Comparing thousand of file names

This week I am moving all my files from one server to another. I use Filezilla to download them to my machine, and will later upload them to the new server. Unfortunately, the connection gets broken from time to time and I do not remember which folders have been downloaded and where I broke off. What to do?

First I looked for existing solutions and found Beyond Compare. I spent half an hour trying to figure it out, but gave up. It was probably too advanced for me, I just wanted to check if all the files had been downloaded. I couldn't care less about file size, date stamp, crc verification, ...

So, I wrote my own php script. Found code that goes through all the files in all sub folders of a given folder and adds up their sizes. Not what I wanted, but easy enough to edit to my needs. The code used stack (array) and not recursion to get to all the folders. It used array_shift(array) that pulls an element off the stack.

I ran it on the server and saved the paths to a mysql table. Then I exported the table, imported it into my local mysql and edited the code to fill a table with the downloaded paths. Finally I ran a query to show which files were missing either locally on the server.

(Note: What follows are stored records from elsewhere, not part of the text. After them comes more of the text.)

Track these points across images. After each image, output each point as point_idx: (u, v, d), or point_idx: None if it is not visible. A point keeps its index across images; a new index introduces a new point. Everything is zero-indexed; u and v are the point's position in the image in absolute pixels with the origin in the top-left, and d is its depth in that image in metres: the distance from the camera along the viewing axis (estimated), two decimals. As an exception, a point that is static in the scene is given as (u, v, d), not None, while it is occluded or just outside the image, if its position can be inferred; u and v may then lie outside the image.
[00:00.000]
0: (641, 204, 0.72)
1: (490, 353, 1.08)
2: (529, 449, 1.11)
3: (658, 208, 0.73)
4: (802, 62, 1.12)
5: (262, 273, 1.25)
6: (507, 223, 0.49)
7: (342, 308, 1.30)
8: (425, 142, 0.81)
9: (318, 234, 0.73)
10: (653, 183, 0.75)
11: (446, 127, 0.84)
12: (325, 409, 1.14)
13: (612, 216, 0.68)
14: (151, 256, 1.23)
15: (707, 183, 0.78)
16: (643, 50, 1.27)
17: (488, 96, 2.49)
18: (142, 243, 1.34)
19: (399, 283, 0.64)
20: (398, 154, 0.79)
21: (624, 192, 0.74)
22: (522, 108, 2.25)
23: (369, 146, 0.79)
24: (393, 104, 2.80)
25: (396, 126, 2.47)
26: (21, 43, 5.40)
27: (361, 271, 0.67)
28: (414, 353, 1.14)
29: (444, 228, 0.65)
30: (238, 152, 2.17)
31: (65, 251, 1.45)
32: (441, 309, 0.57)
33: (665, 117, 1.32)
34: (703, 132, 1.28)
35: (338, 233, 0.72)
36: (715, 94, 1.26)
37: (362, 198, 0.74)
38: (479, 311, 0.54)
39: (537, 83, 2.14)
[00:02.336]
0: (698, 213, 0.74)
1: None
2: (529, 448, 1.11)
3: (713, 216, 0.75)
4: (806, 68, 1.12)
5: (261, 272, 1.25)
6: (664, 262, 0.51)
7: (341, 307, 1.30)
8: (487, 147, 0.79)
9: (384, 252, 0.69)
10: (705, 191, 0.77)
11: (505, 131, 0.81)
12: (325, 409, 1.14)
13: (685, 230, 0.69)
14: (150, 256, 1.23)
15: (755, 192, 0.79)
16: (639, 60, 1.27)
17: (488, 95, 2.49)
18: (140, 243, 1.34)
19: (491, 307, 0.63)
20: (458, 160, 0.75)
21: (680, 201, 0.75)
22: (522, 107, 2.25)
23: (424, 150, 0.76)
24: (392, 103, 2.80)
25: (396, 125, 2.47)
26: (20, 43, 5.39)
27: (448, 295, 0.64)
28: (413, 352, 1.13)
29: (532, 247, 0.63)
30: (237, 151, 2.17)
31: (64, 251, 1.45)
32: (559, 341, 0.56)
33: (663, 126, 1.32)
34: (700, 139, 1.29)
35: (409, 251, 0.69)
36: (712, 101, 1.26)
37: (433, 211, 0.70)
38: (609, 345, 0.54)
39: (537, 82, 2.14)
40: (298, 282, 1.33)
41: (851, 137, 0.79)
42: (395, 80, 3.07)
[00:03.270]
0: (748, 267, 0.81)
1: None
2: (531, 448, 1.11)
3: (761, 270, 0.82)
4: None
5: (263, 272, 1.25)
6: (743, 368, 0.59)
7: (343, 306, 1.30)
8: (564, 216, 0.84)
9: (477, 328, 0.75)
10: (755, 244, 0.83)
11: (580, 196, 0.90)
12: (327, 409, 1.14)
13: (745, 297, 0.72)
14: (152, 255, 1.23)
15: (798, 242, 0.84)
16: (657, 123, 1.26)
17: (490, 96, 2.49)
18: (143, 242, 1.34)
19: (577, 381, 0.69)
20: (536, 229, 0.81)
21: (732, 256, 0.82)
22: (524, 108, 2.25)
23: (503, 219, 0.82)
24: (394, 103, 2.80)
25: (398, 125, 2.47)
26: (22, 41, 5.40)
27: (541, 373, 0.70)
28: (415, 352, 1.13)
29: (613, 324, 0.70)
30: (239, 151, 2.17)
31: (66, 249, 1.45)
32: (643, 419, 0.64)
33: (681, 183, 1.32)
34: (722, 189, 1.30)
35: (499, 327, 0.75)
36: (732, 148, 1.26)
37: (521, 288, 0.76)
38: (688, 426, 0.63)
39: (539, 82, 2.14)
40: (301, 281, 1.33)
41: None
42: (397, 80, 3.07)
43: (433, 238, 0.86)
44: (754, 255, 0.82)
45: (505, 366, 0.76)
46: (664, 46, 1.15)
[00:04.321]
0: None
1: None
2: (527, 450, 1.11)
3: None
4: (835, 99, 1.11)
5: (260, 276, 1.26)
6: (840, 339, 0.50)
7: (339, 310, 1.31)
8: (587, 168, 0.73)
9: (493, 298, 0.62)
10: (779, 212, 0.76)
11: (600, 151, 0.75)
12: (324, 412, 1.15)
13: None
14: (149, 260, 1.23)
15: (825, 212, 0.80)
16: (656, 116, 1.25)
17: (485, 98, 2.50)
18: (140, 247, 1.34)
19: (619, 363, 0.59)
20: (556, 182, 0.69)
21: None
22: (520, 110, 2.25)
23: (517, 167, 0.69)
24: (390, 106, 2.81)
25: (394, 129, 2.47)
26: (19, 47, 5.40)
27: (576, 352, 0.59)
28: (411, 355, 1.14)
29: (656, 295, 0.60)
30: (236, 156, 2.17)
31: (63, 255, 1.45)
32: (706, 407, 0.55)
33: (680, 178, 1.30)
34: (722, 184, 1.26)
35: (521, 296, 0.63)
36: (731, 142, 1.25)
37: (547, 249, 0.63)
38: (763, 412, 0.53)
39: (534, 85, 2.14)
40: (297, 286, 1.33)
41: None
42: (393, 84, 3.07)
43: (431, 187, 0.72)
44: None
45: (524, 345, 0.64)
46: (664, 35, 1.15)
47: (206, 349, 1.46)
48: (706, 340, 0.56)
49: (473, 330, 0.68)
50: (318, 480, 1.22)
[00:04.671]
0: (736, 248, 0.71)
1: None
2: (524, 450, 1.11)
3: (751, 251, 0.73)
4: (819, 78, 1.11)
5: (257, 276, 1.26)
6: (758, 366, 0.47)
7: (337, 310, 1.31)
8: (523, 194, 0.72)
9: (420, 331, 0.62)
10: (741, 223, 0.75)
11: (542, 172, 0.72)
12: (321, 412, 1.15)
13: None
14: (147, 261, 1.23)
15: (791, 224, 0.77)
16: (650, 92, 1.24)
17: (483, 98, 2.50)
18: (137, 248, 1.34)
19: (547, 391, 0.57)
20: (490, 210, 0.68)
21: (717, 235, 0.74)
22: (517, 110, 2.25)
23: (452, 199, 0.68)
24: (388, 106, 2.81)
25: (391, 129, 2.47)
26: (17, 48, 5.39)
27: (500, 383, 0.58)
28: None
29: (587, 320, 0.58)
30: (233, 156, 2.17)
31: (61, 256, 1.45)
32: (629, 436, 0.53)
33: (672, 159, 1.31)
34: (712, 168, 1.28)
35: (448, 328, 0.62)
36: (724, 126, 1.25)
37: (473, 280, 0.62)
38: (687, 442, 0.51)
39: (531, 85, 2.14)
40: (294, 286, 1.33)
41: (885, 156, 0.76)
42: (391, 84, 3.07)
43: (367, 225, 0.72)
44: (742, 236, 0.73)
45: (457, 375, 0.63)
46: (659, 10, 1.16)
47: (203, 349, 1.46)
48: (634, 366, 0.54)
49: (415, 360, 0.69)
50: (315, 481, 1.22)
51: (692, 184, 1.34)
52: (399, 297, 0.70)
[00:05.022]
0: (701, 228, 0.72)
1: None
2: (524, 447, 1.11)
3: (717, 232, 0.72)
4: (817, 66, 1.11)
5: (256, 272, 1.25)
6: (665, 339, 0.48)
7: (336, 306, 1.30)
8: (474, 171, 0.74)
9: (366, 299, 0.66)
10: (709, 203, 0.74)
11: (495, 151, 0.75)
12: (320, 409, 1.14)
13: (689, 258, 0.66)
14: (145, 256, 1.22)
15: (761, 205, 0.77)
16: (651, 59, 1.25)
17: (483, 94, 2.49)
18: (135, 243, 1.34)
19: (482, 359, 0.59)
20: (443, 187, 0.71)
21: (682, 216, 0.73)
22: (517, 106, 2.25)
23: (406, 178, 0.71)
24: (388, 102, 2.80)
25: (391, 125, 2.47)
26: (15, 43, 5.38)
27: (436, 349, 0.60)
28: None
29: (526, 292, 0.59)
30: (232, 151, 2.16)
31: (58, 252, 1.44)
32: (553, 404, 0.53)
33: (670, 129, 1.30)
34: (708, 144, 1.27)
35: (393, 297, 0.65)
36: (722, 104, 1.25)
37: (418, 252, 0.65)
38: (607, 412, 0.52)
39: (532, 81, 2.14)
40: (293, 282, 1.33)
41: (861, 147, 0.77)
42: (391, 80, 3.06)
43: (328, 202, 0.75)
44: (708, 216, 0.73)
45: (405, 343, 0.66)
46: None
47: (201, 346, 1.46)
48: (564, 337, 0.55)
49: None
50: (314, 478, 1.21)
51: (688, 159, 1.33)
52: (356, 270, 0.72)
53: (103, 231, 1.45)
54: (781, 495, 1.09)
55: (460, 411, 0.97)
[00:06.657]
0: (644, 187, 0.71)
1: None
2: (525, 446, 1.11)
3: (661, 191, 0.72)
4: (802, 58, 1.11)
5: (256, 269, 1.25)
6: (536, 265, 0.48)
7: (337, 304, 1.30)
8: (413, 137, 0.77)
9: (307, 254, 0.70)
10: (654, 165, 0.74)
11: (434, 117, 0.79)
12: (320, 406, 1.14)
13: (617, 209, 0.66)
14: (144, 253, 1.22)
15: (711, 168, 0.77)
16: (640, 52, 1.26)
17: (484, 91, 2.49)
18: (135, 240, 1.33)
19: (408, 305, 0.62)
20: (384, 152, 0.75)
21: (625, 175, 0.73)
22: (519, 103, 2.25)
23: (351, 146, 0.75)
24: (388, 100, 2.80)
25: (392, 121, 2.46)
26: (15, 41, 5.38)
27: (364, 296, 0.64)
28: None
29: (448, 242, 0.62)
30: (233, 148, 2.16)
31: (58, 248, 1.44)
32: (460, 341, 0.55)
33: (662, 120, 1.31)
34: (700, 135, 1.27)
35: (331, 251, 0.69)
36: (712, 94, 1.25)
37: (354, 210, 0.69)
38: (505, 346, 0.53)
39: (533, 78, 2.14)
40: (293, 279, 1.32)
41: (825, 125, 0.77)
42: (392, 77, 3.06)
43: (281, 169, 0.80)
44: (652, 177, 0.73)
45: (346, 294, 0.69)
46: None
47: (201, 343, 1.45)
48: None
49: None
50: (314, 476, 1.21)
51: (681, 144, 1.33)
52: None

The server table had 8190 records and the local one 8090. After having indexed the path fields the query ran fast and displayed 297 records:

server local
dirsize.php NULL
pmachinefree/1.jpg NULL
pmachinefree/2.jpg NULL
pmachinefree/3.jpg NULL
pmachinefree/4.jpg NULL
---
NULL pmachinefree/images/uploads/påske.jpg
NULL pmachinefree/images/uploads/påske22.jpg

2 comments:

Anonymous said...

Its a nice solution, but I think using an FTP client that supports resuming would have been easier :)

damezumari said...

Filezilla supports resuming, but I think the queue is lost when I turn off the machine.

Anyway, the query only came up with newer files not being downloaded, so I was doing OK.